-- Extracted text --
Self-Hosted Cloud-Storage Comparison - 2014 Edition

| Comments

Early last year, I decided that I should replace Dropbox with a cloud-storage solution that I could host on my own servers. I was hoping to find something scalable enough to store ALL the files in my home directory, and not just the tiny percentage of my data that I was synchronizing with Dropbox. I didn’t expect to make it all the way to that goal, but I was hoping to come close.

I wrote a few paragraphs about each software package as I was testing them. That old cloud-storage comparison post is almost 18 months old and is starting to feel more than a little outdated. All of the software in that post has improved tremendously, and some nice-looking new projects have popped up during the last year.

All of these various cloud-storage solutions solve a similar problem, but they tend to attack that problem from different directions, and their emphasis is on different parts of the experience. Pydio and ownCloud seem to focus primarily on the web interface, while Syncthing and BitTorrent Sync are built just for synchronizing files and nothing else.

I am going to do things just a little differently this year. I am going to do my best to summarize what I know about each of these projects, and I am going to direct you towards the best blog posts about each of them.

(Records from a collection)
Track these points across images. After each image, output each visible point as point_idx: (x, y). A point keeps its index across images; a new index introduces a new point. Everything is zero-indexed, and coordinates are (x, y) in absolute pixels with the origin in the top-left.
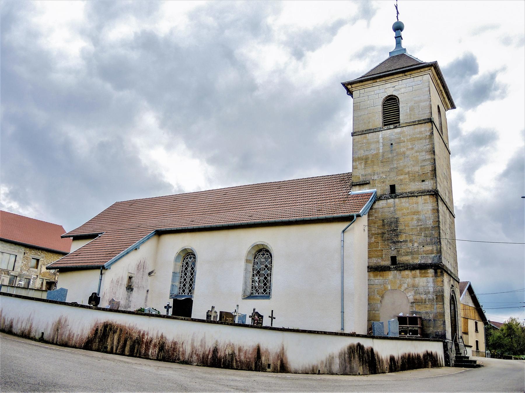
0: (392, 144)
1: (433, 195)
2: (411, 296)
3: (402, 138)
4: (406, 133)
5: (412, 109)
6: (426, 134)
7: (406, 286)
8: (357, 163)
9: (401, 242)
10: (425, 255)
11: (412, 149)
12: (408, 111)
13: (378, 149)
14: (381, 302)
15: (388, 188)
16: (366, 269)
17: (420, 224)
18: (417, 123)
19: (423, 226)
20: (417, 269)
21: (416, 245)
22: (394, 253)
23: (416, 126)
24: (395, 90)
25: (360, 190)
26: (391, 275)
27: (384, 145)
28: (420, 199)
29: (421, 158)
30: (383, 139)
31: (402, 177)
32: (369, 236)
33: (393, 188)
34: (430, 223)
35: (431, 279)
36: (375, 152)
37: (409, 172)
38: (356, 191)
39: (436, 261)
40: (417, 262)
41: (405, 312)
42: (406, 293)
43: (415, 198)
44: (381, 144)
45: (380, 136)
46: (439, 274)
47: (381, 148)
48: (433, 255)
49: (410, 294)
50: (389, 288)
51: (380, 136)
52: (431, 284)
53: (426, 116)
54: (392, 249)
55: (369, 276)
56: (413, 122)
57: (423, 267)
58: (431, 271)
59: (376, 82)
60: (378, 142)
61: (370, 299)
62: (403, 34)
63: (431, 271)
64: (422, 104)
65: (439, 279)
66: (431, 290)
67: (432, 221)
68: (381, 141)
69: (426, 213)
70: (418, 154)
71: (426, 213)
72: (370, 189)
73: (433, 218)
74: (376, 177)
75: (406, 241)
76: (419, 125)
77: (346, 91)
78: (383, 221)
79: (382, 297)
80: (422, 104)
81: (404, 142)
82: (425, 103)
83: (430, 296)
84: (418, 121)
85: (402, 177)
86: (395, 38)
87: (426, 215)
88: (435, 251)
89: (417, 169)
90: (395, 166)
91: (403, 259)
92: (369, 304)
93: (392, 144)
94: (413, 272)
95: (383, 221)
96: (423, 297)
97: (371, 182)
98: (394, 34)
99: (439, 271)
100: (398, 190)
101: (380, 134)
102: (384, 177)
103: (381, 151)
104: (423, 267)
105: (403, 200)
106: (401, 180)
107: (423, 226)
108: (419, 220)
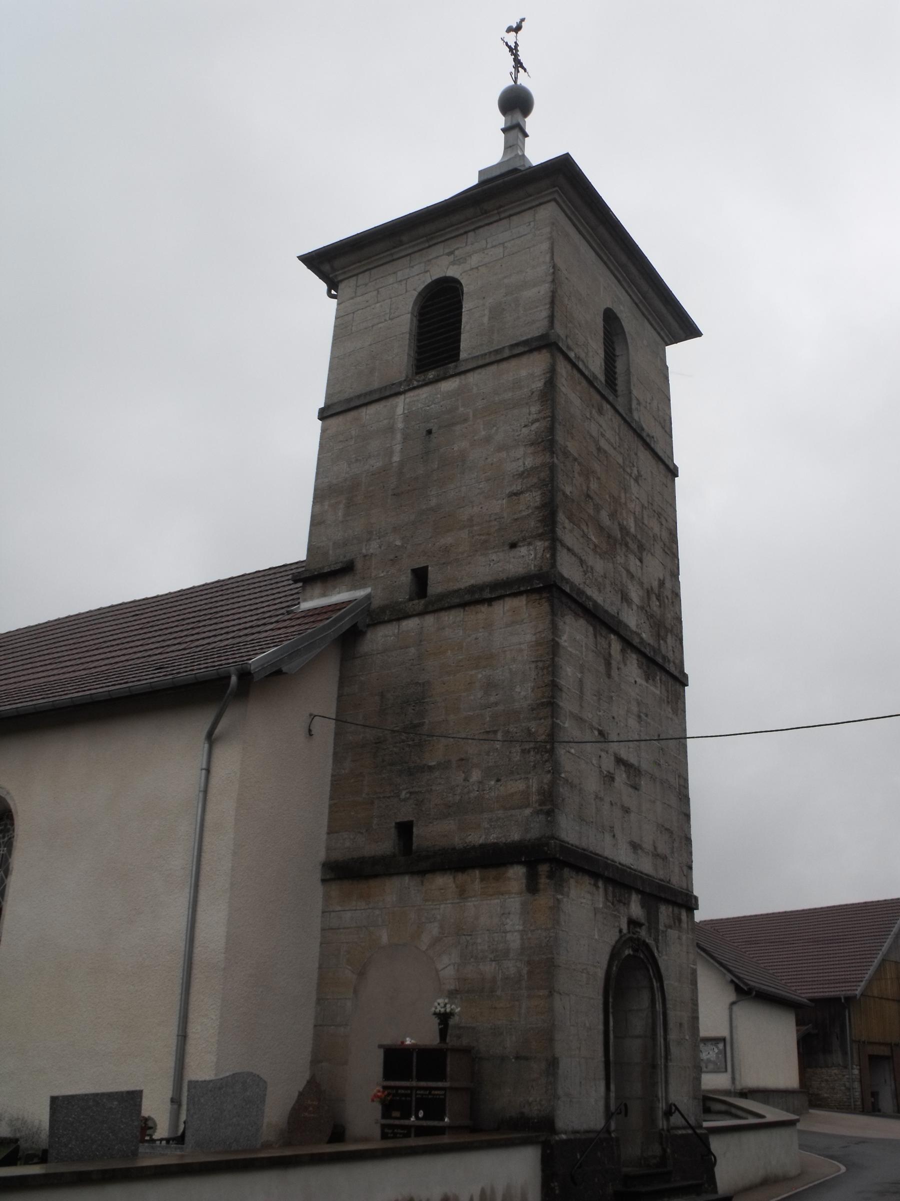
0: (429, 432)
1: (538, 591)
2: (447, 967)
3: (461, 409)
4: (475, 390)
5: (497, 312)
6: (534, 386)
7: (434, 929)
8: (326, 503)
9: (431, 769)
10: (500, 813)
11: (488, 440)
12: (486, 320)
13: (390, 453)
14: (355, 992)
15: (406, 579)
16: (318, 875)
17: (492, 699)
18: (507, 353)
19: (501, 708)
20: (473, 867)
21: (476, 775)
22: (405, 813)
23: (504, 366)
24: (453, 263)
25: (324, 595)
26: (393, 892)
27: (406, 438)
28: (501, 611)
29: (512, 467)
30: (407, 417)
31: (448, 540)
32: (335, 754)
33: (420, 576)
34: (525, 693)
35: (514, 903)
36: (379, 464)
37: (471, 519)
38: (312, 598)
39: (536, 831)
40: (476, 838)
41: (419, 1034)
42: (446, 953)
43: (484, 608)
44: (399, 436)
45: (400, 410)
46: (543, 880)
47: (398, 448)
48: (528, 811)
49: (445, 960)
50: (385, 939)
51: (400, 410)
52: (514, 923)
53: (533, 324)
54: (403, 795)
55: (327, 898)
56: (497, 352)
57: (489, 859)
58: (517, 873)
59: (401, 243)
60: (391, 429)
61: (325, 980)
62: (531, 123)
63: (517, 873)
64: (529, 294)
65: (544, 900)
66: (514, 941)
67: (531, 684)
68: (400, 425)
69: (514, 660)
70: (504, 454)
71: (514, 660)
72: (354, 587)
73: (533, 674)
74: (373, 547)
75: (445, 766)
76: (513, 363)
77: (324, 286)
78: (382, 695)
79: (362, 974)
80: (529, 294)
81: (466, 420)
82: (535, 290)
83: (511, 967)
84: (512, 346)
85: (448, 540)
86: (504, 130)
87: (514, 667)
88: (534, 798)
89: (497, 506)
90: (433, 502)
91: (432, 833)
92: (319, 1001)
93: (429, 432)
94: (461, 877)
95: (382, 695)
96: (489, 968)
97: (359, 565)
98: (500, 121)
99: (544, 869)
100: (437, 584)
101: (400, 405)
102: (398, 543)
103: (396, 458)
104: (489, 859)
105: (449, 618)
106: (446, 550)
107: (501, 708)
108: (490, 686)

-- Problem to work on --
Write the next part of the self-hosted cloud-storage comparison, picking up right after its final sentence.

-- Result for this exercise --
This seemed like it would be a piece of cake, but I was very mistaken. Most of the posts and reviews I find are just rehashes of the official installation documentation. That is not what I am looking for at all. I’m looking for opinions and experiences, both good and bad. If you know of any better blog posts that I can be referencing for any of these software packages, I would love to see them!

Why did these software packages make the list?

I don’t want to trust my data to anything that isn’t Open Source, and I don’t think you should, either. That is my first requirement, but I did bend the rules just a bit. BitTorrent Sync is not Open Source, but it is popular, scalable, and seems to do its job quite well. It probably wouldn’t have made my list if I weren’t using it for a few small tasks.

I also had to know that the software exists. I brought back everything I tried out last year, and I added a few new contenders that were mentioned in the comments on last year’s comparison. If I missed anything interesting, please let me know!

What other options do I have?

There are plenty of third-party services much like Dropbox that are available to host your data. Most of them will let you get started for free, and they will let you pay to upgrade to larger storage plans. Dropbox encrypts your data on the server, so they definitely have the ability to access your data. Companies like SpiderOak and Wuala claim to encrypt your data before it leaves your computer, but there is no way to verify that they are doing so correctly.

Charl Botha has an excellent write up over at vxlabs.com about his experiences with Dropbox, Wuala, and SpiderOak. He also talks about his experiences with some of the self-hosted cloud-storage programs that I mention in this post. Charl shares his experiences with using an off-the-shelf Synology NAS box combined with their CloudStation software.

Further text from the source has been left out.